ZU PRÜFENDER TEXTAUSZUG -
○ ○ ○ ○

Degrowth: Eine Schnapsidee aus dem Elfenbeinturm
„Degrowth“, oder „Post-Wachstum“, erfreut sich einer erstaunlichen Beliebtheit in akademischen Kreisen und bei Klimaaktivisten. Wenn man aber hinter die kuschelige Rhetorik blickt, findet man ein Sammelsurium an erstaunlicher Naivität, haarsträubendem Etatismus und Autoritarismus sowie ein „Worst-of“ der wirtschaftspolitischen Ideen des 20. Jahrhunderts.
Ein Gespenst geht um. Und obwohl es auf den ersten Blick voller guter Intentionen anmutet, erregt der Schaden, den es verursachen könnte, Furcht. Trotzdem erfreut sich Degrowth bei Klimaaktivist:innen und der akademischen Bubble, die sich mit dem Themenkomplex Nachhaltigkeit beschäftigt, großer Beliebtheit – und wird häufig als das einzig mögliche Mittel im Kampf gegen den Klimawandel gesehen.
Das Narrativ ist bestechend einfach: Aufgrund des Wirtschaftswachstums und übermäßigen Konsums, getrieben vor allem durch vergleichsweise wenige wohlhabende Menschen im „globalen Norden“, steigen Emissionen und Ressourcenverbrauch weltweit über ökologisch verträgliche Grenzen. Die einzige Möglichkeit, den daraus resultierenden ökologischen Zusammenbruch aufzuhalten: Von einer wachstumsorientierten Wirtschaft in eine „Post-Wachstums-Ökonomie“ zu kommen, wo ein gesteuertes Schrumpfen jener Wirtschaftsbereiche stattfindet, die als wenig essenziell oder „unnötig“ erachtet werden. Stattdessen werde der Fokus auf diffuse Werte wie zwischenmenschliche Beziehungen, lokale Wirtschaftskreisläufe, Lebensfreude usw. gesetzt. Dieses Narrativ wird entsprechend blumig verpackt: Es ginge um Demokratie und Freiheit vor kapitalistischem Leistungszwang, darum, zu teilen und zu „tanzen“. Es brauche „ausreichend für alle, Überfluss für niemanden“.

○ ○ ○ ○

VERFÜGBARE DATEN -
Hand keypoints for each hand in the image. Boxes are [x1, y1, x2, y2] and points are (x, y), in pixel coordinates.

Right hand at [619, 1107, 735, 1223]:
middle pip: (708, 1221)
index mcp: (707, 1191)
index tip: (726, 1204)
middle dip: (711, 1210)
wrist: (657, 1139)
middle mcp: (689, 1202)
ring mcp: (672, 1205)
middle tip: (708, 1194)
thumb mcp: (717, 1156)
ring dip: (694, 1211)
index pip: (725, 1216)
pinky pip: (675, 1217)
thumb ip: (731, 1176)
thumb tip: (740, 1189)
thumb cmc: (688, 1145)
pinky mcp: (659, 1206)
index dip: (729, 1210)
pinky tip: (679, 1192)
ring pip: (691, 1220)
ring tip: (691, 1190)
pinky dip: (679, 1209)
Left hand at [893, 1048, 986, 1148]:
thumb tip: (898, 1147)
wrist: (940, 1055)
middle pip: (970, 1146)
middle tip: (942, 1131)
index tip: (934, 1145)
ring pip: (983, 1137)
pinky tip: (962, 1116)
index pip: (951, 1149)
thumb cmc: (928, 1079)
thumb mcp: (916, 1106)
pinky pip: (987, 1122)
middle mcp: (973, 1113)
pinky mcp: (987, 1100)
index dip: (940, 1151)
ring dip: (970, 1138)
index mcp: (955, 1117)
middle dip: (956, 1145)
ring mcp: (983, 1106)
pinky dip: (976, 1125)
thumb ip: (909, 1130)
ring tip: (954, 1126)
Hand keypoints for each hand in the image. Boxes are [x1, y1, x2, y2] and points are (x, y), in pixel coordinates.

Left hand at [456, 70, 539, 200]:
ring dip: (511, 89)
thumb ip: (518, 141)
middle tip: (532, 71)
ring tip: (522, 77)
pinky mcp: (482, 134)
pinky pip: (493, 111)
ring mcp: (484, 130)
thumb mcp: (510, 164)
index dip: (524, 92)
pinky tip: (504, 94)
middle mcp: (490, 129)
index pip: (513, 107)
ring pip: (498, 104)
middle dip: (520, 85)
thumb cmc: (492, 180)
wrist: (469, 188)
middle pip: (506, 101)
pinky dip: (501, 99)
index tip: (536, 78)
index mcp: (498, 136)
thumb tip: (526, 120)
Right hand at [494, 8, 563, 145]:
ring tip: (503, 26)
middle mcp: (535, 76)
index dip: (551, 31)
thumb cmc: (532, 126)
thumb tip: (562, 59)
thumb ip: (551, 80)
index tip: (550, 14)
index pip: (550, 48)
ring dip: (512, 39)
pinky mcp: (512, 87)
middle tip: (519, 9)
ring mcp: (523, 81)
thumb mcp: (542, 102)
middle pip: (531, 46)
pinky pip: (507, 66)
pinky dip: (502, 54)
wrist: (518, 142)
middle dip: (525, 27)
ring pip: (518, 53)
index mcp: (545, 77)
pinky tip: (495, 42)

○ ○ ○ ○

ZU LÖSENDE AUFGABE -
Geben Sie den Abschnitt des Textauszugs über Degrowth von „Degrowth: Eine Schnapsidee“ bis „den Klimawandel gesehen.“ wortgetreu wieder.

SCHRIFTLICHE ANTWORT -
Degrowth: Eine Schnapsidee aus dem Elfenbeinturm
„Degrowth“, oder „Post-Wachstum“, erfreut sich einer erstaunlichen Beliebtheit in akademischen Kreisen und bei Klimaaktivisten. Wenn man aber hinter die kuschelige Rhetorik blickt, findet man ein Sammelsurium an erstaunlicher Naivität, haarsträubendem Etatismus und Autoritarismus sowie ein „Worst-of“ der wirtschaftspolitischen Ideen des 20. Jahrhunderts.
Ein Gespenst geht um. Und obwohl es auf den ersten Blick voller guter Intentionen anmutet, erregt der Schaden, den es verursachen könnte, Furcht. Trotzdem erfreut sich Degrowth bei Klimaaktivist:innen und der akademischen Bubble, die sich mit dem Themenkomplex Nachhaltigkeit beschäftigt, großer Beliebtheit – und wird häufig als das einzig mögliche Mittel im Kampf gegen den Klimawandel gesehen.